Anlasana, ellerindeyim artık!..*
“Önce ellerini gördüm; nasıl aydınlıktı öyle
Yıllardan bir yıl, vakitlerden bir akşam
Kovdu çevremden bütün kötülükleri
Önce ellerin
Önce ellerini gördüm, tuttum, bırakmam…”

Masumlar Apartmanı, beni bu sezon her hafta 3 saat televizyon başında oturmaya ikna edebilen tek dizi. İnternet üzerinden kısa kısa takip ettiğim farklı işler de var ama uzun zamandır hiçbir saniyesini kaçırmadan izlemeye çabaladığım bir iş çıkmamıştı karşıma. Hani video izlerken 10-15 yahut 30 saniye ilerletme butonları vardır ya, odağımız dağıldı mı çat diye basarız zamandan kazanırız. Çoğu videoda elim direkt oraya gidiyor, ilgimi çekmeyen bir karakter vs. geldiğinde ardı ardına basıyorum, sadece ilgimi çeken yerleri izliyorum. İşte bu dizi için o buton çalışmıyor, değil otuz saniye bir saniyesini bile kaçırmak istemiyor insan. Öylesine dolu dolu ve öylesine bütüncül bir işleme tarzı var. Hiçbir karakterin diğerinden daha önemli olduğunu iddia edemiyorsunuz. Başrol, yan rol yahut figüran gibi kavramlardan bahsetsek de tüm karakterlerin ayrı bir dünyası, kendine özgü bir derinliği olduğunu görebiliyoruz. Dolayısıyla her bir karakter kendi dünyasının başrolü. Hikâyeyi karakterler bakımından bu şekilde realist bir dengede işleyebilen projelere gerçekten büyük bir saygı besliyorum.

İncelenen Kayıtlar:
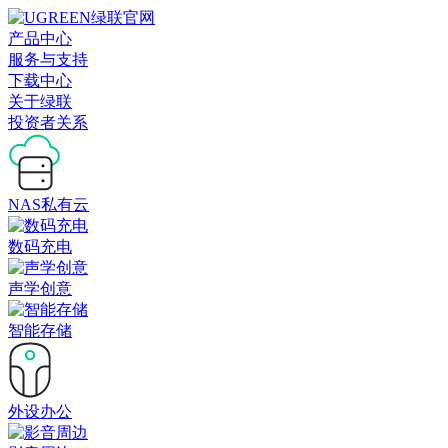
产品中心
服务与支持
下载中心
关于绿联
投资者关系
NAS私有云
数码充电
声学创意
智能存储
外设办公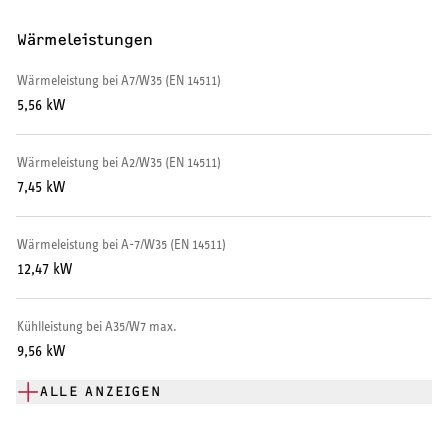
Warmwasserspeicher
Wärmeleistungen
Warmwasser-Wärmepumpe
Wärmeleistung bei A7/W35 (EN 14511)
5,56 kW
Wohnungsstationen
Wärmeleistung bei A2/W35 (EN 14511)
Kochendwassergeräte
7,45 kW
Händetrockner
Wärmeleistung bei A-7/W35 (EN 14511)
12,47 kW
Kühlleistung bei A35/W7 max.
LÜFTEN
9,56 kW
Lüftungsanlagen
ALLE ANZEIGEN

Alıştırmanın Amacı: Metinde karakterler için anılan rol kavramlarının hepsini sıralayın. Yanıt verirken yalnızca metne dayanın.

Göreve Yanıt: Başrol, yan rol ve figüran.